> [DIRECTIONS]
Copy the text of each item below character for character, leaving out the pictures.

══ DATA

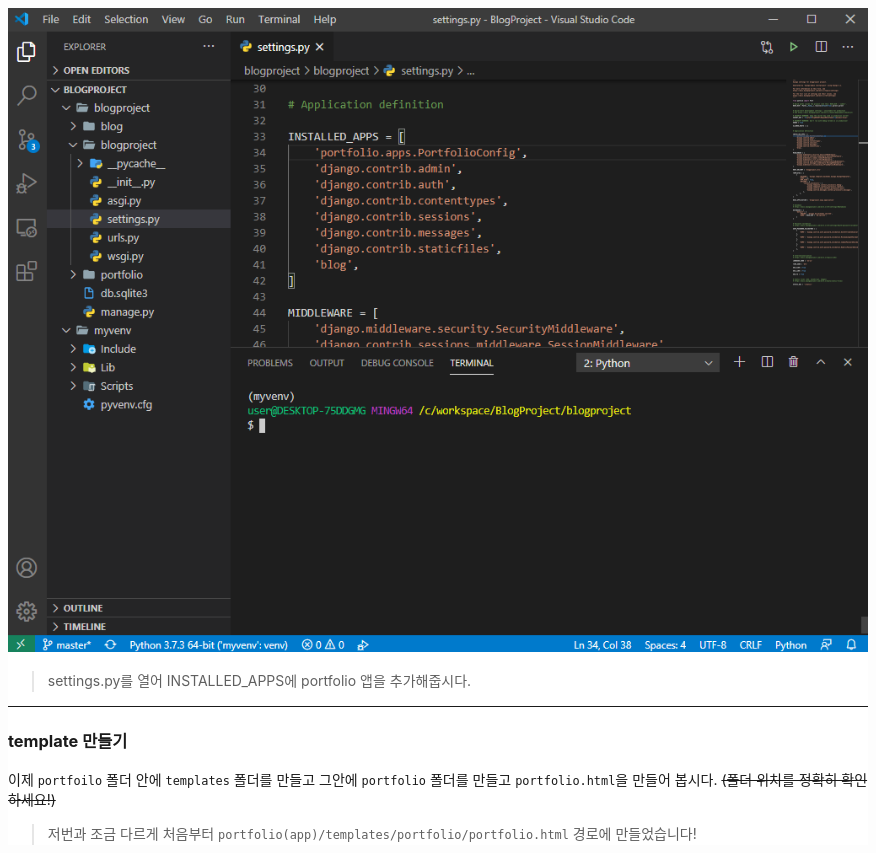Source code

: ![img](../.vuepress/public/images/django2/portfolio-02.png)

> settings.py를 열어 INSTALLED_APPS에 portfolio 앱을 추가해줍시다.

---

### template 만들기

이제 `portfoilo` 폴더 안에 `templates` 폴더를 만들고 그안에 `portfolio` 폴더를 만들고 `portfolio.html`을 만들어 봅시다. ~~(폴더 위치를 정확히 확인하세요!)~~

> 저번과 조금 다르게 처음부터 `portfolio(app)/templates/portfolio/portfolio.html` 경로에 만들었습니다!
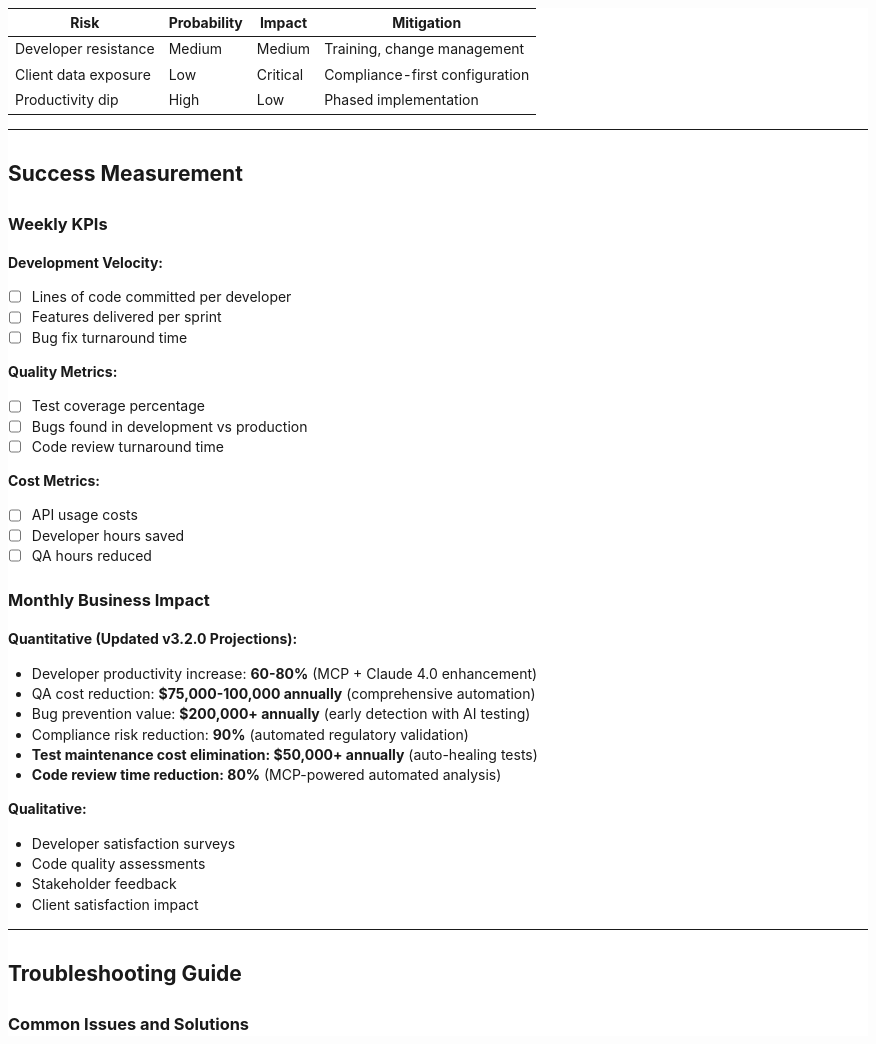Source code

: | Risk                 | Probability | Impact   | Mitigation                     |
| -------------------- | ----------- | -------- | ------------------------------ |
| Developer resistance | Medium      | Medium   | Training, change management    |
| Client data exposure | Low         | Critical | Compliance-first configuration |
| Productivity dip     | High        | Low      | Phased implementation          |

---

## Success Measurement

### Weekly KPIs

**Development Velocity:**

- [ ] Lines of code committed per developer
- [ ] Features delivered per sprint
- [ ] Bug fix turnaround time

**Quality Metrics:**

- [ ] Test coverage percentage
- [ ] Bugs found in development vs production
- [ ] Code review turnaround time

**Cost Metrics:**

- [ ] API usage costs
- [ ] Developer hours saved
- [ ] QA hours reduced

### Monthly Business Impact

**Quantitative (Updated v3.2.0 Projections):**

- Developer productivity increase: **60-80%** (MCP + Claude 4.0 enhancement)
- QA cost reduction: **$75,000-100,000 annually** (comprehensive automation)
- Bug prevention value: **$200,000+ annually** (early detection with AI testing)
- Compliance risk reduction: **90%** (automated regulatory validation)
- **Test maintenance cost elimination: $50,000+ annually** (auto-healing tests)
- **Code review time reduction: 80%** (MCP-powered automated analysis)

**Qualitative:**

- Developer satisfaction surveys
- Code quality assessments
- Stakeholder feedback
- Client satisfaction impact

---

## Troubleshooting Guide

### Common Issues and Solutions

════

> [EXERCISE ANSWER]
Source code

: ![img](../.vuepress/public/images/django2/portfolio-02.png)

> settings.py를 열어 INSTALLED_APPS에 portfolio 앱을 추가해줍시다.

---

### template 만들기

이제 `portfoilo` 폴더 안에 `templates` 폴더를 만들고 그안에 `portfolio` 폴더를 만들고 `portfolio.html`을 만들어 봅시다. ~~(폴더 위치를 정확히 확인하세요!)~~

> 저번과 조금 다르게 처음부터 `portfolio(app)/templates/portfolio/portfolio.html` 경로에 만들었습니다!
Source code

: | Risk                 | Probability | Impact   | Mitigation                     |
| -------------------- | ----------- | -------- | ------------------------------ |
| Developer resistance | Medium      | Medium   | Training, change management    |
| Client data exposure | Low         | Critical | Compliance-first configuration |
| Productivity dip     | High        | Low      | Phased implementation          |

---

## Success Measurement

### Weekly KPIs

**Development Velocity:**

- [ ] Lines of code committed per developer
- [ ] Features delivered per sprint
- [ ] Bug fix turnaround time

**Quality Metrics:**

- [ ] Test coverage percentage
- [ ] Bugs found in development vs production
- [ ] Code review turnaround time

**Cost Metrics:**

- [ ] API usage costs
- [ ] Developer hours saved
- [ ] QA hours reduced

### Monthly Business Impact

**Quantitative (Updated v3.2.0 Projections):**

- Developer productivity increase: **60-80%** (MCP + Claude 4.0 enhancement)
- QA cost reduction: **$75,000-100,000 annually** (comprehensive automation)
- Bug prevention value: **$200,000+ annually** (early detection with AI testing)
- Compliance risk reduction: **90%** (automated regulatory validation)
- **Test maintenance cost elimination: $50,000+ annually** (auto-healing tests)
- **Code review time reduction: 80%** (MCP-powered automated analysis)

**Qualitative:**

- Developer satisfaction surveys
- Code quality assessments
- Stakeholder feedback
- Client satisfaction impact

---

## Troubleshooting Guide

### Common Issues and Solutions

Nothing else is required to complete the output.